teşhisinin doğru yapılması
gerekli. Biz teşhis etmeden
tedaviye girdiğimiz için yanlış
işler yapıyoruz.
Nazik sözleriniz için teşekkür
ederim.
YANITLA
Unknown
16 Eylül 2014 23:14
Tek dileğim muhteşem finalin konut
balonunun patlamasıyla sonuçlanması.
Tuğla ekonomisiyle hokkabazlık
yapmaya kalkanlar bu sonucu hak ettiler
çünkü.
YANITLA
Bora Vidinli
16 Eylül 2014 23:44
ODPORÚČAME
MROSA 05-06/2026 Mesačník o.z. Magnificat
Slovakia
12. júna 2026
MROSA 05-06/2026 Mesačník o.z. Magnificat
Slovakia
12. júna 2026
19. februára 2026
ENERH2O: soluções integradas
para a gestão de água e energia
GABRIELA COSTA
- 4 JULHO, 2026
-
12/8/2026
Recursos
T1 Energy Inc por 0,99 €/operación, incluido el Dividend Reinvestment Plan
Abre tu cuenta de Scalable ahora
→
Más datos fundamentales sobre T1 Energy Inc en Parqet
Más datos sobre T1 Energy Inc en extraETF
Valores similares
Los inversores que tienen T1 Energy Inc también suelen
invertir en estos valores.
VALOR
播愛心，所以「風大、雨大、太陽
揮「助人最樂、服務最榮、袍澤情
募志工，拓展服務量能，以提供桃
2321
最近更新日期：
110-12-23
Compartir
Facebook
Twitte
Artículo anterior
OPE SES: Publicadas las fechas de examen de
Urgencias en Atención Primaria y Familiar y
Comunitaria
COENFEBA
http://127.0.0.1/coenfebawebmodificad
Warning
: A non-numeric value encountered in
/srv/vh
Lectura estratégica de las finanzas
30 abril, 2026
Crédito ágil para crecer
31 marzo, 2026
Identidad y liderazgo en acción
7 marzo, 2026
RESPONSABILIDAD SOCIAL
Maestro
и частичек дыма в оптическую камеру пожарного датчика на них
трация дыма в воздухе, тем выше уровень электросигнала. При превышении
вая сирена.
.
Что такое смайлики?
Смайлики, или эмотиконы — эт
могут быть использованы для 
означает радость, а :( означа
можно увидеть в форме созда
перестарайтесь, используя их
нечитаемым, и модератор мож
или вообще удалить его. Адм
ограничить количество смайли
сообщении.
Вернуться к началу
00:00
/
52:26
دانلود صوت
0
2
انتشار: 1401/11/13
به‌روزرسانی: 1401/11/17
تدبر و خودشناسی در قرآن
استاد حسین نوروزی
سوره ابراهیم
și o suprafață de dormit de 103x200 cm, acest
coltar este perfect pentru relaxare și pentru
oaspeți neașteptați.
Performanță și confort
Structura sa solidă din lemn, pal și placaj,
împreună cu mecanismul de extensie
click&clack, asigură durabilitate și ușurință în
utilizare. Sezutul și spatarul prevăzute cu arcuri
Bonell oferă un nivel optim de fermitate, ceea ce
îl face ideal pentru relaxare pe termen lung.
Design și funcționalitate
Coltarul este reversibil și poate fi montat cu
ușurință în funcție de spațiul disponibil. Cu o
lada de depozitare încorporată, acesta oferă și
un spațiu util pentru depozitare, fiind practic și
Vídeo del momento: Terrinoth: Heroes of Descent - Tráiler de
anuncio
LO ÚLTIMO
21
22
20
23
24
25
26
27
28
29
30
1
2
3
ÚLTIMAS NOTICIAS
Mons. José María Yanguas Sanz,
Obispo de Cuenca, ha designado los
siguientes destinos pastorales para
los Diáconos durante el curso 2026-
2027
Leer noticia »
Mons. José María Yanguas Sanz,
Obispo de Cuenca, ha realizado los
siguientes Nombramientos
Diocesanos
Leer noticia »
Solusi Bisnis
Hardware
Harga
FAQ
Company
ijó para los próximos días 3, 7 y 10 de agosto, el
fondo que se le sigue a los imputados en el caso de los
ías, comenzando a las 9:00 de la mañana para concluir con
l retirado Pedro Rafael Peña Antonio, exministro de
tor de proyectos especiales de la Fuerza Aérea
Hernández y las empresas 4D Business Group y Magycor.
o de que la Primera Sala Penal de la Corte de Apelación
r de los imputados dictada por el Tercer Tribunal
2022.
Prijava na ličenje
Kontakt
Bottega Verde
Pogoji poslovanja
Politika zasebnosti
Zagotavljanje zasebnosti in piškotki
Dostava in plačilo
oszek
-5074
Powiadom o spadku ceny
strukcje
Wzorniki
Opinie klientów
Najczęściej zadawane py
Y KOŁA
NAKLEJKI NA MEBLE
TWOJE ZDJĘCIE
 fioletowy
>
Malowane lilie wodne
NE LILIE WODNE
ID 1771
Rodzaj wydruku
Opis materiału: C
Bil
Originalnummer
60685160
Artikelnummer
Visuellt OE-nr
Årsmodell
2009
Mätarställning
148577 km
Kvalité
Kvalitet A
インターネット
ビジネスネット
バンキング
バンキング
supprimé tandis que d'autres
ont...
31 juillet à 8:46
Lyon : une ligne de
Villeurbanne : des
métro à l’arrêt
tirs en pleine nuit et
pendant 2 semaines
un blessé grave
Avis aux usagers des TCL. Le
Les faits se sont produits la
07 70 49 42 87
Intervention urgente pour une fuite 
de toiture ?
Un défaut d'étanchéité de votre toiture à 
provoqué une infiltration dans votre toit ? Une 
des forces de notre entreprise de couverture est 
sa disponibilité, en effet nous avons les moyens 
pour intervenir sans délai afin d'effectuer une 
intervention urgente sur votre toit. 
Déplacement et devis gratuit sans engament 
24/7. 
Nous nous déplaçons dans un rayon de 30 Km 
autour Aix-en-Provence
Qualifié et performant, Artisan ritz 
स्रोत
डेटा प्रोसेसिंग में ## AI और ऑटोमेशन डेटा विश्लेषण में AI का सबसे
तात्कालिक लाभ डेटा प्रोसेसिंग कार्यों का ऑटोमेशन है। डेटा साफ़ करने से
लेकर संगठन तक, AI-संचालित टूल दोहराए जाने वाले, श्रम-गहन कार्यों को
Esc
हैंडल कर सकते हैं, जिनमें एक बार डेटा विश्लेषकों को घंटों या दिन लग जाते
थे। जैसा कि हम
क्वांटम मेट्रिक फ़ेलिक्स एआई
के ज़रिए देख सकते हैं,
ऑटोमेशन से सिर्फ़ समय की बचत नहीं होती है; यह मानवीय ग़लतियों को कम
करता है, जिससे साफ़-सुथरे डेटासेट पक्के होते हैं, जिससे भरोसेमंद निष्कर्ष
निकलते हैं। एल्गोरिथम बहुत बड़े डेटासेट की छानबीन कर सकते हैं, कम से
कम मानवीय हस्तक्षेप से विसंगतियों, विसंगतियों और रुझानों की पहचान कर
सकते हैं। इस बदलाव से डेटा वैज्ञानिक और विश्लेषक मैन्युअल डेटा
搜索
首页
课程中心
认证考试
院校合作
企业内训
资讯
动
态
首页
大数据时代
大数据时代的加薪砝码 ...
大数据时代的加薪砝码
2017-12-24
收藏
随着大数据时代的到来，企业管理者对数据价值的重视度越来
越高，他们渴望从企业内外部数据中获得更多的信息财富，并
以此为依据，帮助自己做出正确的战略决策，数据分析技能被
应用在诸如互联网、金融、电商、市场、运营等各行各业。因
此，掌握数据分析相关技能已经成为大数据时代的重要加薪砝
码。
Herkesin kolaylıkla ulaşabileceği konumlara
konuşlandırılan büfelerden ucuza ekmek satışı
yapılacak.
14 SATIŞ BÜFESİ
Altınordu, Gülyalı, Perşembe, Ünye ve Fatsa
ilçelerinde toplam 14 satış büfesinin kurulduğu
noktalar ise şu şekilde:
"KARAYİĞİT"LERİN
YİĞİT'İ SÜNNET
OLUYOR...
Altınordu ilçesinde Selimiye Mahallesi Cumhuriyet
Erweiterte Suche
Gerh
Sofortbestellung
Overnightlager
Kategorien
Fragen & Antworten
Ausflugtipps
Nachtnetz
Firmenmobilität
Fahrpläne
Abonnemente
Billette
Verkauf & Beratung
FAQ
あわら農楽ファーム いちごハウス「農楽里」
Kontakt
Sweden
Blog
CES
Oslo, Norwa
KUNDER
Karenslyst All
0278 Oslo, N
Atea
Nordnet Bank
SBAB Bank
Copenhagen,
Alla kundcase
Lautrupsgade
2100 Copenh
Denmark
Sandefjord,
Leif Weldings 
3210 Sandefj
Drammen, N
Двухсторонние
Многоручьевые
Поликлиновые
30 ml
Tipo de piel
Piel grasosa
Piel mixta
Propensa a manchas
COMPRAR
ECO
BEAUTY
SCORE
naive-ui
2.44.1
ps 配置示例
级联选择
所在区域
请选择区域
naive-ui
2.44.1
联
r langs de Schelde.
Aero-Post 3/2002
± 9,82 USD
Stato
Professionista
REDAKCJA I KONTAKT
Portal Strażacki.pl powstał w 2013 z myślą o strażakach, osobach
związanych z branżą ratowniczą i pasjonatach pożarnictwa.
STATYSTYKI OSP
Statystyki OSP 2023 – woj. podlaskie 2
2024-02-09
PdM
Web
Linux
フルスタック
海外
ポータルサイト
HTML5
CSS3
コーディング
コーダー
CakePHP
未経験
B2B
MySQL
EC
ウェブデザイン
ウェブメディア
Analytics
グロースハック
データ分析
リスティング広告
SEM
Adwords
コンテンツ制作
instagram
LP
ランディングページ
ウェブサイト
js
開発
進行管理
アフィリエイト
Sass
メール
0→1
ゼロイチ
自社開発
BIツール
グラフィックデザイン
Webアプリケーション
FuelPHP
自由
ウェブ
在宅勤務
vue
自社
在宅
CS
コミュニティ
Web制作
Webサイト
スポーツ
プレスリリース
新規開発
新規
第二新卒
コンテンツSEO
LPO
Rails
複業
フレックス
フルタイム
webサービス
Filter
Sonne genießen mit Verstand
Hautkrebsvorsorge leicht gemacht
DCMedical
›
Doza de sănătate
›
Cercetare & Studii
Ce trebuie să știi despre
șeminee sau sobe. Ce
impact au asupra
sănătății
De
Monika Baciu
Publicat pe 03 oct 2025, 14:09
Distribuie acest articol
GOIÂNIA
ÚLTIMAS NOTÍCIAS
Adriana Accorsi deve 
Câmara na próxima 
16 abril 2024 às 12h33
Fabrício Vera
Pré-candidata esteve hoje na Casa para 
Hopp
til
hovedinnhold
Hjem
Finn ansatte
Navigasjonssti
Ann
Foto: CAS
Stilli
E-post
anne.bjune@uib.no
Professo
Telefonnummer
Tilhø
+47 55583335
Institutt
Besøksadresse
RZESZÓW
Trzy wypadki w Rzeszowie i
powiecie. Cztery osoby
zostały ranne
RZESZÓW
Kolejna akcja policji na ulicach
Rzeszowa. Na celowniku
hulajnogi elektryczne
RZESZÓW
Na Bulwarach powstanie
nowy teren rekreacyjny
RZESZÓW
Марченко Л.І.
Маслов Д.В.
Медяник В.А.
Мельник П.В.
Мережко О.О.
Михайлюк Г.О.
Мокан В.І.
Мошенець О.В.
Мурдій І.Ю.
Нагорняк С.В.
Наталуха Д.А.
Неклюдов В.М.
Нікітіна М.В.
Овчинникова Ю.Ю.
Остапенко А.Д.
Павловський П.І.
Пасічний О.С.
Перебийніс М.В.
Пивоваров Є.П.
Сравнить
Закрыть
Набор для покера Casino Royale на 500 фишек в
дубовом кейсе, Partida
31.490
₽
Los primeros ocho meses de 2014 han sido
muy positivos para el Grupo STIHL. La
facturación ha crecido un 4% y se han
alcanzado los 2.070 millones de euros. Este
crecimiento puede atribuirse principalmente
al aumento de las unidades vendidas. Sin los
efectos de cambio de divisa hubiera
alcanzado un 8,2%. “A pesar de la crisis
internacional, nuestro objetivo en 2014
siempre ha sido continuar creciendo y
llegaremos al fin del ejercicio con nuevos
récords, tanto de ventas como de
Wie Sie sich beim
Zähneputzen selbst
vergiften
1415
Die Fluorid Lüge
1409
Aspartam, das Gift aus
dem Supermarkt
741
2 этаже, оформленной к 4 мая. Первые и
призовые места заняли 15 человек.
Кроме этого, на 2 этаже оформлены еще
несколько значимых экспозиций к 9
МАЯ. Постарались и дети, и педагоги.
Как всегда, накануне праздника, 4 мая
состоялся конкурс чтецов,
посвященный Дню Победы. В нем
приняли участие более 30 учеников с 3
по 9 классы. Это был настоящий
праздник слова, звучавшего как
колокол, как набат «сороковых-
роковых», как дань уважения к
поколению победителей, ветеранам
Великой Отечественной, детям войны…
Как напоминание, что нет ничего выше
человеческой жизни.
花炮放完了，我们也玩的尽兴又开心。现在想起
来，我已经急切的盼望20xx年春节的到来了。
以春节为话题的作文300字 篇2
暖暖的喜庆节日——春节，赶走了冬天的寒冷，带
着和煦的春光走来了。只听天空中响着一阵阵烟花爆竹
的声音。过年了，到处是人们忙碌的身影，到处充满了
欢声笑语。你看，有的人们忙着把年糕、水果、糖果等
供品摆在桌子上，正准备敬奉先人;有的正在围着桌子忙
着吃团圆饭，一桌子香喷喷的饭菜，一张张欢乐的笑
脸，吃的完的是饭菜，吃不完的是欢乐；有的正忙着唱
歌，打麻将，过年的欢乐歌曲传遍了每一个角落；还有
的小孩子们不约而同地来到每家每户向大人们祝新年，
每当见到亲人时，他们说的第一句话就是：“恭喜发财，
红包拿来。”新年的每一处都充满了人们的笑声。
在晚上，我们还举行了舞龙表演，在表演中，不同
__________________________________________________
WORK REQUIRED >> Looking at the data above, how many lines hold the string "pour"? Reply with only the number.

RESULT OF THE EXERCISE >> 2